Tagebuch #137

Endlich schreibe ich wieder Tagebuch. Seit zwei Monaten nicht mehr geschrieben. Am 7. Mai üben die Alphornbläser in unserer Arena für das Jodlerfest im Juni. Darum musste vorher mithilfe des Jodlerklub Ins der Dom beim Labyrinth abgebaut werden. Die vierundzwanzig Holzstützen waren unten morsch und müssen erneuert werden. Am14. Mai waren Kamila und ich an der Troxlertagung in Arlesheim und vom 21. bis 31. Mai in Prag.

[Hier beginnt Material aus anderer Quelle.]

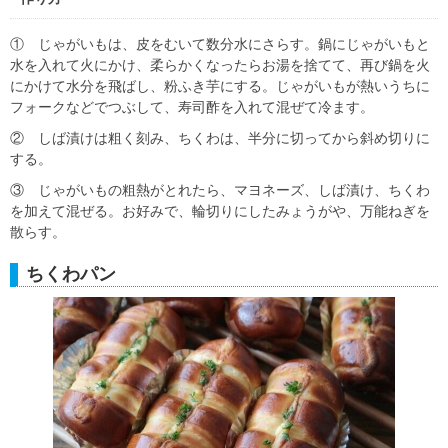
① じゃがいもは、皮をむいて数分水にさらす。鍋にじゃがいもと
水を入れて火にかけ、柔らかくなったらお湯を捨てて、再び鍋を火
にかけて水分を飛ばし、粉ふき芋にする。じゃがいもが熱いうちに
フォークなどでつぶして、寿司酢を入れて混ぜて冷ます。
② しば漬けは粗く刻み、ちくわは、半分に切ってから斜め切りに
する。
③ じゃがいもの粗熱がとれたら、マヨネーズ、しば漬け、ちくわ
を加えて混ぜる。お好みで、輪切りにしたみょうがや、万能ねぎを
散らす。
ちくわパン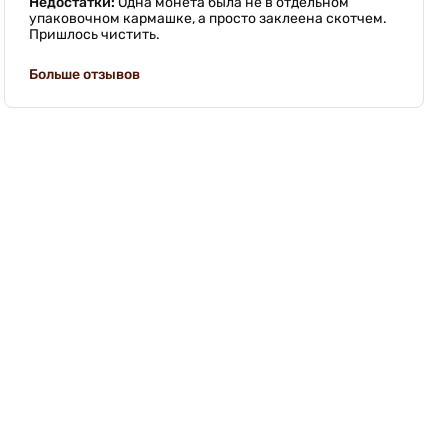
Недостатки:
Одна монета была не в отдельном
упаковочном кармашке, а просто заклеена скотчем.
Пришлось чистить.
Больше отзывов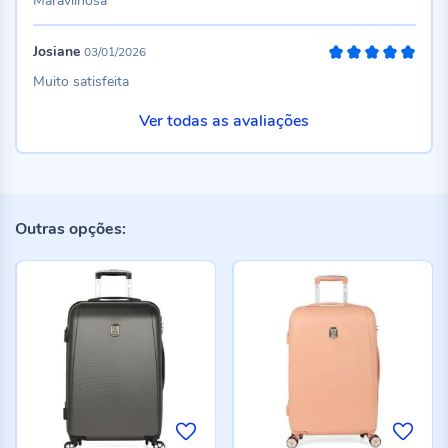
Maravilhosa
Josiane
03/01/2026
100%
Muito satisfeita
Ver todas as avaliações
Outras opções: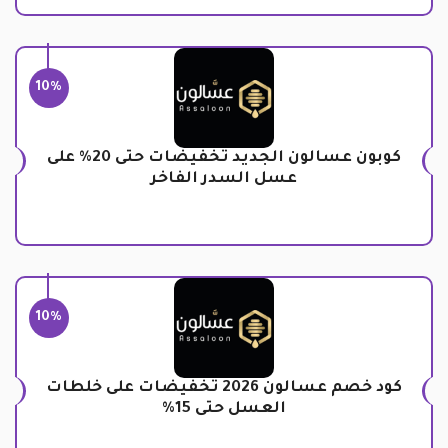
10%
كوبون عسالون الجديد تخفيضات حتى 20% على
عسل السدر الفاخر
10%
كود خصم عسالون 2026 تخفيضات على خلطات
العسل حتى 15%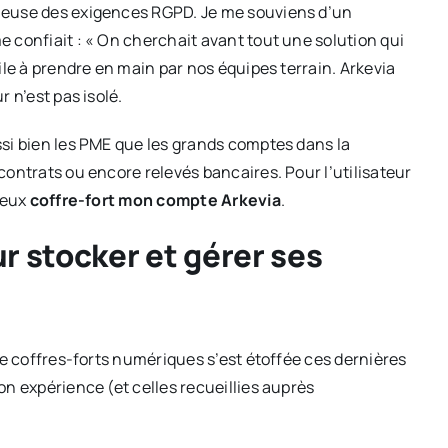
ueuse des exigences RGPD. Je me souviens d’un
 confiait : « On cherchait avant tout une solution qui
ile à prendre en main par nos équipes terrain. Arkevia
 n’est pas isolé.
ssi bien les PME que les grands comptes dans la
 contrats ou encore relevés bancaires. Pour l’utilisateur
meux
coffre-fort mon compte Arkevia
.
r stocker et gérer ses
de coffres-forts numériques s’est étoffée ces dernières
on expérience (et celles recueillies auprès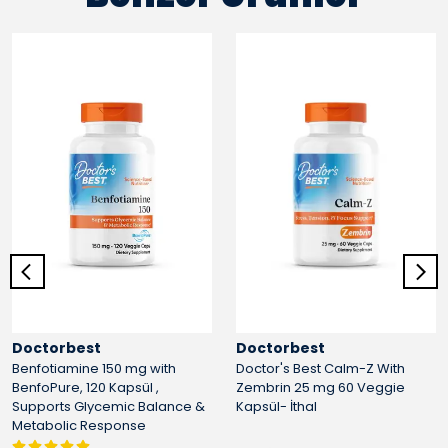
Doctorbest
Doctorbest
Benfotiamine 150 mg with
Doctor's Best Calm-Z With
BenfoPure, 120 Kapsül ,
Zembrin 25 mg 60 Veggie
Supports Glycemic Balance &
Kapsül- İthal
Metabolic Response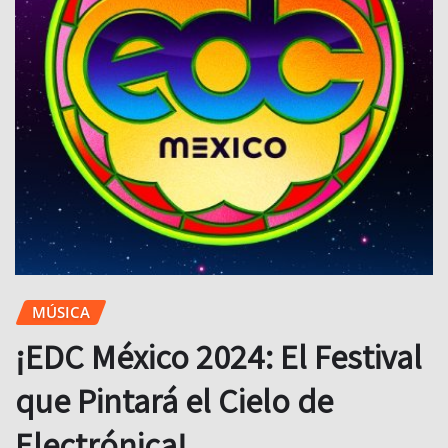
MÚSICA
¡EDC México 2024: El Festival
que Pintará el Cielo de
Electrónica!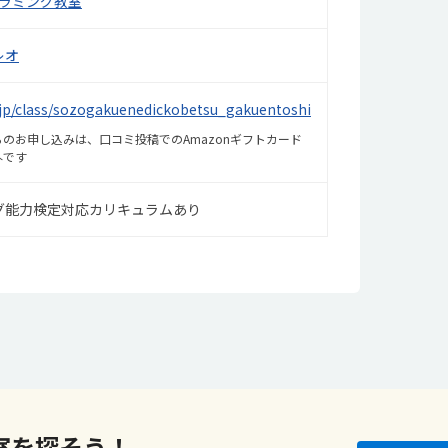
グラミング教室
レオ
o.jp/class/sozogakuenedickobetsu_gakuentoshi
のお申し込みは、口コミ投稿でのAmazonギフトカード
外です
グ能力検定対応カリキュラムあり
室を探そう！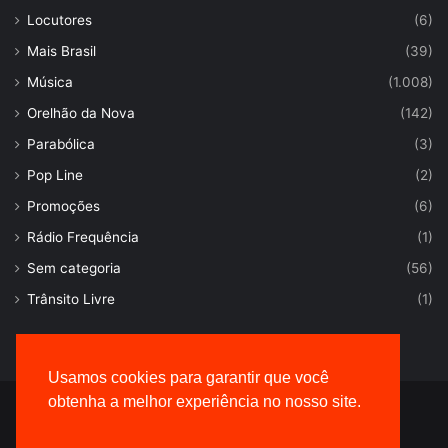
Locutores
(6)
Mais Brasil
(39)
Música
(1.008)
Orelhão da Nova
(142)
Parabólica
(3)
Pop Line
(2)
Promoções
(6)
Rádio Frequência
(1)
Sem categoria
(56)
Trânsito Livre
(1)
Usamos cookies para garantir que você
obtenha a melhor experiência no nosso site.
© Desenvolvido por |
VersaTec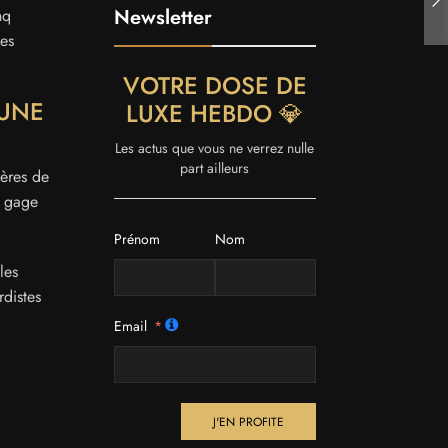
Newsletter
nq
ces
VOTRE DOSE DE
 UNE
LUXE HEBDO 💎
Les actus que vous ne verrez nulle
part ailleurs
tères de
n gage
Prénom
Nom
les
rdistes
Email
J'EN PROFITE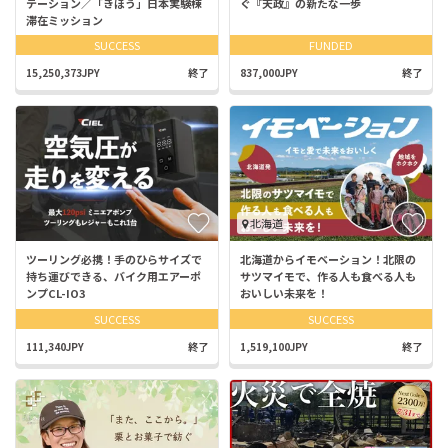
テーション／「きぼう」日本実験棟
ぐ『天政』の新たな一歩
滞在ミッション
SUCCESS
FUNDED
15,250,373JPY
終了
837,000JPY
終了
北海道
ツーリング必携！手のひらサイズで
北海道からイモベーション！北限の
持ち運びできる、バイク用エアーポ
サツマイモで、作る人も食べる人も
ンプCL-IO3
おいしい未来を！
SUCCESS
SUCCESS
111,340JPY
終了
1,519,100JPY
終了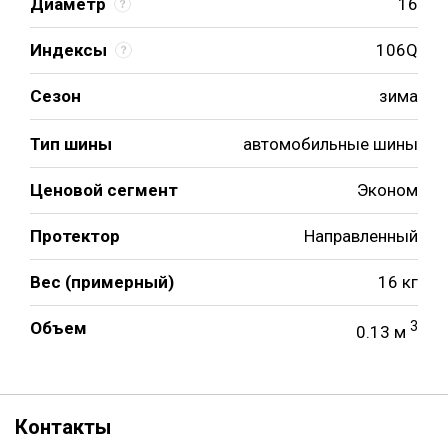
Диаметр
16
Индексы
106Q
Сезон
зима
Тип шины
автомобильные шины
Ценовой сегмент
Эконом
Протектор
Направленный
Вес (примерный)
16 кг
Объем
3
0.13 м
Контакты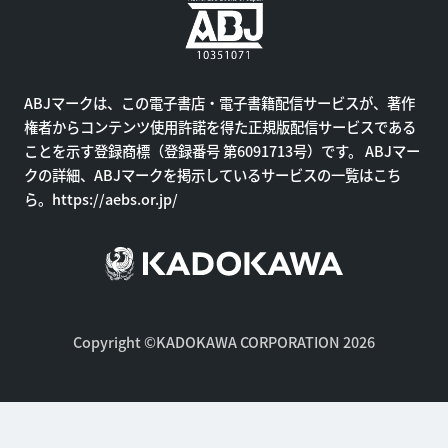
ABJマークは、この電子書店・電子書籍配信サービスが、著作
権者からコンテンツ使用許諾を得た正規版配信サービスである
ことを示す登録商標（登録番号 第6091713号）です。 ABJマー
クの詳細、ABJマークを掲示しているサービスの一覧はこち
ら。
https://aebs.or.jp/
Copyright ©KADOKAWA CORPORATION 2026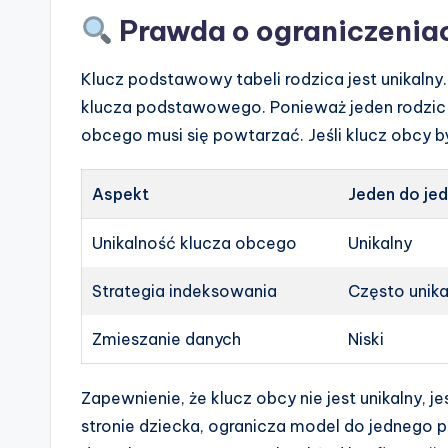
Prawda o ograniczeniac
Klucz podstawowy tabeli rodzica jest unikalny
klucza podstawowego. Ponieważ jeden rodzic 
obcego musi się powtarzać. Jeśli klucz obcy by
Aspekt
Jeden do je
Unikalność klucza obcego
Unikalny
Strategia indeksowania
Często unika
Zmieszanie danych
Niski
Zapewnienie, że klucz obcy nie jest unikalny, 
stronie dziecka, ogranicza model do jednego 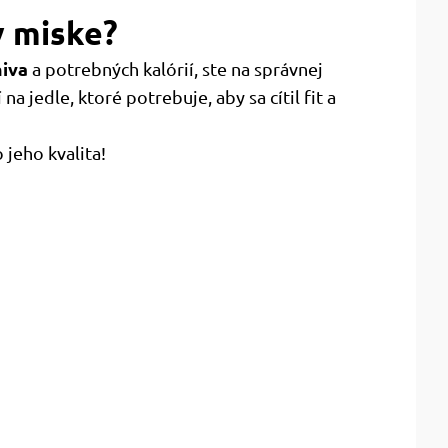
 miske?
iva
a potrebných kalórií, ste na správnej
 na jedle, ktoré potrebuje, aby sa cítil fit a
jeho kvalita!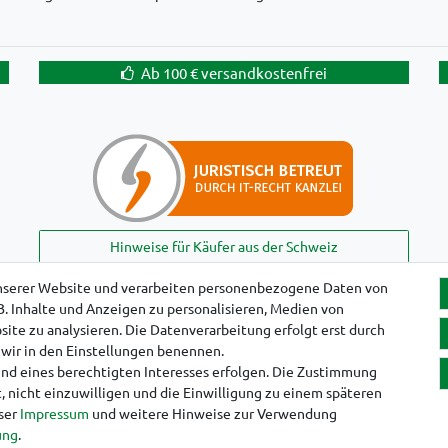
Ab 100 € versandkostenfrei
Hinweise für Käufer aus der Schweiz
nserer Website und verarbeiten personenbezogene Daten von
B. Inhalte und Anzeigen zu personalisieren, Medien von
!
ite zu analysieren. Die Datenverarbeitung erfolgt erst durch
e wir in den Einstellungen benennen.
und eines berechtigten Interesses erfolgen. Die Zustimmung
, nicht einzuwilligen und die Einwilligung zu einem späteren
nser
Impressum
und weitere Hinweise zur Verwendung
aten­schutz­erklärung
AGB
Widerrufs­recht
Vertrag widerruf
ung
.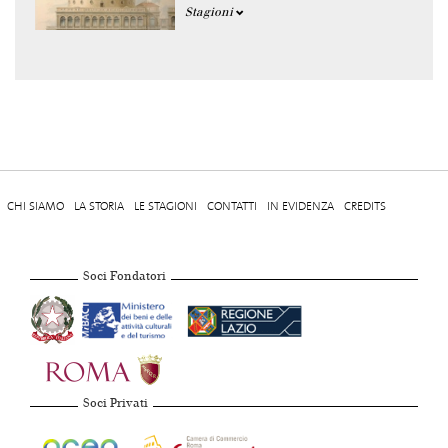
Stagioni
CHI SIAMO
LA STORIA
LE STAGIONI
CONTATTI
IN EVIDENZA
CREDITS
Soci Fondatori
Soci Privati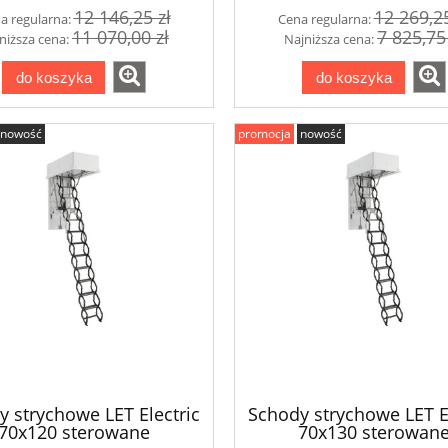
12 146,25 zł
12 269,25
a regularna:
Cena regularna:
11 070,00 zł
7 825,75
niższa cena:
Najniższa cena:
do koszyka
do koszyka
nowość
promocja
nowość
y strychowe LET Electric
Schody strychowe LET El
70x120 sterowane
70x130 sterowan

Vom12. bis 18. Juni war die 9. Klasse der Pardubicer Waldorfschule aus Tschechien bei uns. Sie wurden begleitet von Daniel, der schon etliche Male mit Klassen bei uns war und der Klassenlehrerin Petra, die die Klasse nun 9 Jahre hinaufbegleitet hatte. Dazu kam der Direktor dieser Schule, Milan, der vor 10 Jahren ein Jahr lang in unserer Bauhütte arbeitete. Ich selbst besuchte diese Klasse schon in der 1. Klasse. Sie zeigte schon damals was bewegtes Klassenzimmer ist. Diese SchülerInnen erneuerten im Park den Sinnespfad im Paradiesgärtli und halfen im Park, renovierten die Kückelhaus-Räder vor der Arena. Sie badeteten bei dem heissen Wetter täglich im Bielersee, machten Ausflüge ins Emmental, nach Bern, sind in der Aare schwimmen gegangen, haben bei uns im Park Pizza gebacken. Erstaunlich der Einsatz der SchülerInnen, die klare Führung der LeiterInnen.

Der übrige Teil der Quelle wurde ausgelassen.